Even though this is very very common, it should be said that the script was not written with the care this domain requires. Almost every aspect of it is rewriting meta-analysis code that already exists in well-tested libraries. The redundancy and statistical flubs indicate that it's very possible the full script contains errors.
5. I did run the script on lots of data and the results are no different from subtraction. This is also fairly clear from reading the script.
For these reasons, and the many reasons in the email exchange with The Lancet I propose the procedure in #3 above.

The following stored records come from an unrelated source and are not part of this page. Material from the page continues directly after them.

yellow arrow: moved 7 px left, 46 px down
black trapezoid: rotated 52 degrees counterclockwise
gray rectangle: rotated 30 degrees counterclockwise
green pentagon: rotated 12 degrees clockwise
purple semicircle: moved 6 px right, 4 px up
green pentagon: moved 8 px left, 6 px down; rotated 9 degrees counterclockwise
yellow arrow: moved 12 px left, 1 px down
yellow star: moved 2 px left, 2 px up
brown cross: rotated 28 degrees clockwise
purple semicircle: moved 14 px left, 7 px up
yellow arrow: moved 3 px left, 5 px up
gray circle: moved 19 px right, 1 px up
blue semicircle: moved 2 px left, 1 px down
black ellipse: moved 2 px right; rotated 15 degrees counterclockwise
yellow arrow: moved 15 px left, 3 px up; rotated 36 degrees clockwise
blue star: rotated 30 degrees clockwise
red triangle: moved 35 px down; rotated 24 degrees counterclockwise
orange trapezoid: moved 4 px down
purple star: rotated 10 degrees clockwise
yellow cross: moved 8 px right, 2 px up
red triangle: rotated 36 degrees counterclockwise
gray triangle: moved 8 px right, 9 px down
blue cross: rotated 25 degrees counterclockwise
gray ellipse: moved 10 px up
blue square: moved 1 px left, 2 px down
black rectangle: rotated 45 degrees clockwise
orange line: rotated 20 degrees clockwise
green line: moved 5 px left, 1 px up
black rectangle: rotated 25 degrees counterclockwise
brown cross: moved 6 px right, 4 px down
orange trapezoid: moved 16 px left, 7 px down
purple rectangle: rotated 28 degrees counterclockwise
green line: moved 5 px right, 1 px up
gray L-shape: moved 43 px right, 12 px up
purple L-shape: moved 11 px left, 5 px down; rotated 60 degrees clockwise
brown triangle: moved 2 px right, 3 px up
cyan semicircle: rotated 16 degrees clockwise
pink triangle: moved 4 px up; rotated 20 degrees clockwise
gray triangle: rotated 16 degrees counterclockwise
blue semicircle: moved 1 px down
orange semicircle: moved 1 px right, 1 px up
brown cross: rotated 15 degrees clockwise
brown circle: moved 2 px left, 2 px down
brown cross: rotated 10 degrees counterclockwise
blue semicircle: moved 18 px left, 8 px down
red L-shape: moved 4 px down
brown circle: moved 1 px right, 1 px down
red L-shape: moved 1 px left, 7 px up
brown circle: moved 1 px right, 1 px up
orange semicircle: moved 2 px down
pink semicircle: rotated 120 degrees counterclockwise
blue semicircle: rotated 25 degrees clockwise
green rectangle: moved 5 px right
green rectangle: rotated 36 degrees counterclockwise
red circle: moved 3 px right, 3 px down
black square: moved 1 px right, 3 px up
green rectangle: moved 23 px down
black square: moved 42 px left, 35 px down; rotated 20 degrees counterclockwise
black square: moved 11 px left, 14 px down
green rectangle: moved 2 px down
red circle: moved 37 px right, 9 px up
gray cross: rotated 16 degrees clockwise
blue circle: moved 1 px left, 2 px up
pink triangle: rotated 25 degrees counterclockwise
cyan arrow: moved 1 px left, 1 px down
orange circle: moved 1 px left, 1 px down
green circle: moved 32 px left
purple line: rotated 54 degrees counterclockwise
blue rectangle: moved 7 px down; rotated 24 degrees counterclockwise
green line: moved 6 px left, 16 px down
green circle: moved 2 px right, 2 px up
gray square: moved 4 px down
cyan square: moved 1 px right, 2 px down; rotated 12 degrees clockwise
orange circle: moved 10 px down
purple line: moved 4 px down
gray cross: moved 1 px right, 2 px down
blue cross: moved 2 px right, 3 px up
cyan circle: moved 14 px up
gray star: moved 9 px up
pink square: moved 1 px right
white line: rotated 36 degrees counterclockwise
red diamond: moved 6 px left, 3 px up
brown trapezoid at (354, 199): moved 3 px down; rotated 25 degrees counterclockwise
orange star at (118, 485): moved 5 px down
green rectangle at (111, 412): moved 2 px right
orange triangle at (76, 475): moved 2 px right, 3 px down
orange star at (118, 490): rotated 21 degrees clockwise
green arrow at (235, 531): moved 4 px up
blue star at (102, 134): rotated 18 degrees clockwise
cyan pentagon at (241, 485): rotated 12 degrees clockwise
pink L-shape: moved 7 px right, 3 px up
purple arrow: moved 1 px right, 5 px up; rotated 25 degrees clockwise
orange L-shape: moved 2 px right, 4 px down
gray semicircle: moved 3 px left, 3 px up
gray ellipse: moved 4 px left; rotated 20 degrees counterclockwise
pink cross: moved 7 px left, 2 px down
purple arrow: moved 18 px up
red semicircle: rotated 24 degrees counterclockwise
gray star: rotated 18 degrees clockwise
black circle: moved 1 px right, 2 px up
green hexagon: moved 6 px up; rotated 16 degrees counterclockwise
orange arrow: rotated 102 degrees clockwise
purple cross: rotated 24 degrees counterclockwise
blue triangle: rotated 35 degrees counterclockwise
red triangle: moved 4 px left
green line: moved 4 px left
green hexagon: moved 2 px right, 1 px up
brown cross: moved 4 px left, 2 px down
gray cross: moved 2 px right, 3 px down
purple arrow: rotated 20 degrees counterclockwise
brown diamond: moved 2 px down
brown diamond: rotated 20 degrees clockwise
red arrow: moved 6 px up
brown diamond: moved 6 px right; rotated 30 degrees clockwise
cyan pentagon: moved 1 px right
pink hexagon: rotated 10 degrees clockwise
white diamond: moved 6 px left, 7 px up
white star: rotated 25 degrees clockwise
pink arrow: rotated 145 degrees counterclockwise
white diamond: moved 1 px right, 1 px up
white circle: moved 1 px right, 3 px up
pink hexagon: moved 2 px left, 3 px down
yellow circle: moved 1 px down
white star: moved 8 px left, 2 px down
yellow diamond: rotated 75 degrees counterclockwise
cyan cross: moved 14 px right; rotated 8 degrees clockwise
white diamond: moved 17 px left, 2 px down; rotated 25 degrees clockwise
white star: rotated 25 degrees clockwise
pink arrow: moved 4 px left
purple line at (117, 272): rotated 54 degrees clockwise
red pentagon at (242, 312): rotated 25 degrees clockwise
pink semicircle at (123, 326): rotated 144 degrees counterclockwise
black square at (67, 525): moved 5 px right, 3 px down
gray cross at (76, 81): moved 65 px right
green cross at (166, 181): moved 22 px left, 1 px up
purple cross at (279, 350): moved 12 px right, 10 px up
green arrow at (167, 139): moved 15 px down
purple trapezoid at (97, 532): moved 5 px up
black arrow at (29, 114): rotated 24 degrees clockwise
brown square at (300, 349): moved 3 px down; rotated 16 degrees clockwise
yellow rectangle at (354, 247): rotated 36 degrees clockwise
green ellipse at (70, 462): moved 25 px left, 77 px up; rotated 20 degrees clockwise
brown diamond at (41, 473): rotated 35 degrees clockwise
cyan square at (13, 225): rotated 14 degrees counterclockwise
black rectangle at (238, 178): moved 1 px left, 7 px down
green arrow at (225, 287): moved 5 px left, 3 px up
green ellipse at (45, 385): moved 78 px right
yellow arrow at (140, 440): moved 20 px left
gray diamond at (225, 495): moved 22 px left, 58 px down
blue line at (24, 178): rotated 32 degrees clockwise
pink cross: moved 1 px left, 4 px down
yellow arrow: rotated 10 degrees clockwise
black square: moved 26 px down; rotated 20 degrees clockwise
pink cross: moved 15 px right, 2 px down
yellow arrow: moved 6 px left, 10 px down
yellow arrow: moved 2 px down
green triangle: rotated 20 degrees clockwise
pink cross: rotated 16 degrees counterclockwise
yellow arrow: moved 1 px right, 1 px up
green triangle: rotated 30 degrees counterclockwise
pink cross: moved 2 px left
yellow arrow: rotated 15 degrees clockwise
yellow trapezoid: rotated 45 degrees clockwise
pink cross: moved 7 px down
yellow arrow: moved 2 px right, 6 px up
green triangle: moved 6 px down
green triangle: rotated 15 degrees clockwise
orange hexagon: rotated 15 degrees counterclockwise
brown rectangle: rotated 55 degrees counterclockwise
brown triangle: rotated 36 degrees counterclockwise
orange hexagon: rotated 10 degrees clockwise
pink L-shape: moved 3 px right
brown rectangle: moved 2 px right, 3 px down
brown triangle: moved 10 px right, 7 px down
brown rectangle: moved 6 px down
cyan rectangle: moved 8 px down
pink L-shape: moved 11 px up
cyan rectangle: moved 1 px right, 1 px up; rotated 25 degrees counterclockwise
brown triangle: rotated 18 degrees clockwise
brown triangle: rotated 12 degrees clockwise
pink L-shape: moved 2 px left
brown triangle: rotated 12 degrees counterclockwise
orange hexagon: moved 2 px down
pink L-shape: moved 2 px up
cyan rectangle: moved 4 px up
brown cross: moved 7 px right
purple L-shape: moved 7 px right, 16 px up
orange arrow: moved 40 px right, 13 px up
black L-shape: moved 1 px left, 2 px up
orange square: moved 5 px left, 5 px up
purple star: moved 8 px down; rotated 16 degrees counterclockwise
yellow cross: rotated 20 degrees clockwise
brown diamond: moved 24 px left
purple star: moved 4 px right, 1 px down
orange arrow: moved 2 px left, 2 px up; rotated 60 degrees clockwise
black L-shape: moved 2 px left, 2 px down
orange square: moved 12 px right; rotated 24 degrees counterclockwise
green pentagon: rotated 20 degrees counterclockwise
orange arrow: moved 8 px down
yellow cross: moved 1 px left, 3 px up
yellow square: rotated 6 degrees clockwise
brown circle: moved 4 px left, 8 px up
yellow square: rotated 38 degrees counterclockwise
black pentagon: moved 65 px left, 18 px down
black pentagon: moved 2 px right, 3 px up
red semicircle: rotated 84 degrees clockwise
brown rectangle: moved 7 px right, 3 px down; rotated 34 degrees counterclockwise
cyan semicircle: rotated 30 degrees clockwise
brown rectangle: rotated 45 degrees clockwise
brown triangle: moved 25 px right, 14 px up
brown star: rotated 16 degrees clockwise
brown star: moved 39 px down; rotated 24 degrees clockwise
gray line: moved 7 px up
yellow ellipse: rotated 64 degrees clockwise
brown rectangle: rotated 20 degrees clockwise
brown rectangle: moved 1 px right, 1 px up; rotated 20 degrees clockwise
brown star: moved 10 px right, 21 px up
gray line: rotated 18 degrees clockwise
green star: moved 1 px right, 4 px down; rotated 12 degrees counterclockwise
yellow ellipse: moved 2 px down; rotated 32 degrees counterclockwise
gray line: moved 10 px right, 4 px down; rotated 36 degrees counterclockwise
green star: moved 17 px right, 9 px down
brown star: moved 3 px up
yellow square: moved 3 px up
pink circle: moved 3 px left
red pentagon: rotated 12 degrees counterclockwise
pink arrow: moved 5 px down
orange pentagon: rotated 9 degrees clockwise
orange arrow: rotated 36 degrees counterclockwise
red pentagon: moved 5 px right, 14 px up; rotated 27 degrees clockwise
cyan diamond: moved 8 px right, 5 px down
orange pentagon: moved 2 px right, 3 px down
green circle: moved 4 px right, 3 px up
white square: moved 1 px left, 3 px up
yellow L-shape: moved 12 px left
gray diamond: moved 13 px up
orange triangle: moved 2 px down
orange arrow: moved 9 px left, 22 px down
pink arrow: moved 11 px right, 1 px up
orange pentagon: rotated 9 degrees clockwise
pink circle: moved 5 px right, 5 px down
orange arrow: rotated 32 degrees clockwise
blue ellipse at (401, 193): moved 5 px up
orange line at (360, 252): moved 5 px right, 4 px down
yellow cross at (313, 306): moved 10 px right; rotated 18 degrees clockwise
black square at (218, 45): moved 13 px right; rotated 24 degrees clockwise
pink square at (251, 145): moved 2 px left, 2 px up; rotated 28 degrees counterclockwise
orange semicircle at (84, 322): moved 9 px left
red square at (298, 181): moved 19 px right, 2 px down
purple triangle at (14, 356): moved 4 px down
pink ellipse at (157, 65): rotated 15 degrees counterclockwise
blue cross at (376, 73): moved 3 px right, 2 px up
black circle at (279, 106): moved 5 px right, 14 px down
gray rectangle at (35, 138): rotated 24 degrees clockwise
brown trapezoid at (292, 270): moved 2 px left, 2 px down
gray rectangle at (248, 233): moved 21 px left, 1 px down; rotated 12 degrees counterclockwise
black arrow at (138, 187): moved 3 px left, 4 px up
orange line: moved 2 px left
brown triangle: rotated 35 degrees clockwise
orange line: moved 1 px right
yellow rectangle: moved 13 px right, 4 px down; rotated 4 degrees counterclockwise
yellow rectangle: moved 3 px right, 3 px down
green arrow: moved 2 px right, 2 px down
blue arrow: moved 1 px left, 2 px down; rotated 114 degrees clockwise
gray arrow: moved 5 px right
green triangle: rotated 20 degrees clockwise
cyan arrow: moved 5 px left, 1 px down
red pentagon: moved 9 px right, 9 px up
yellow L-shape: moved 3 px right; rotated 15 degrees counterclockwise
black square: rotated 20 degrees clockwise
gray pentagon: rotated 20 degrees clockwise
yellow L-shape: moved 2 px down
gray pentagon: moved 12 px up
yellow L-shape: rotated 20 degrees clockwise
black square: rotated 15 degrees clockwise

Both The Lancet and the authors have done what I think is the right thing in responding. I have many complaints about the way it was done, but I have to give them credit for responding. I hope this can be resolved unambiguously.
References
Cowling, Benjamin J., and Shuyi Zhong. "Repeat vaccination and influenza vaccine effectiveness." The Lancet Respiratory Medicine 11.1 (2023): 2-3.
Hardwicke, Tom E., et al. "Post-publication critique at top-ranked journals across scientific disciplines: a cross-sectional assessment of policies and practice." Royal Society Open Science 9.8 (2022): 220139.
Trisovic, Ana, et al. "A large-scale study on research code quality and execution." Scientific Data 9.1 (2022): 60.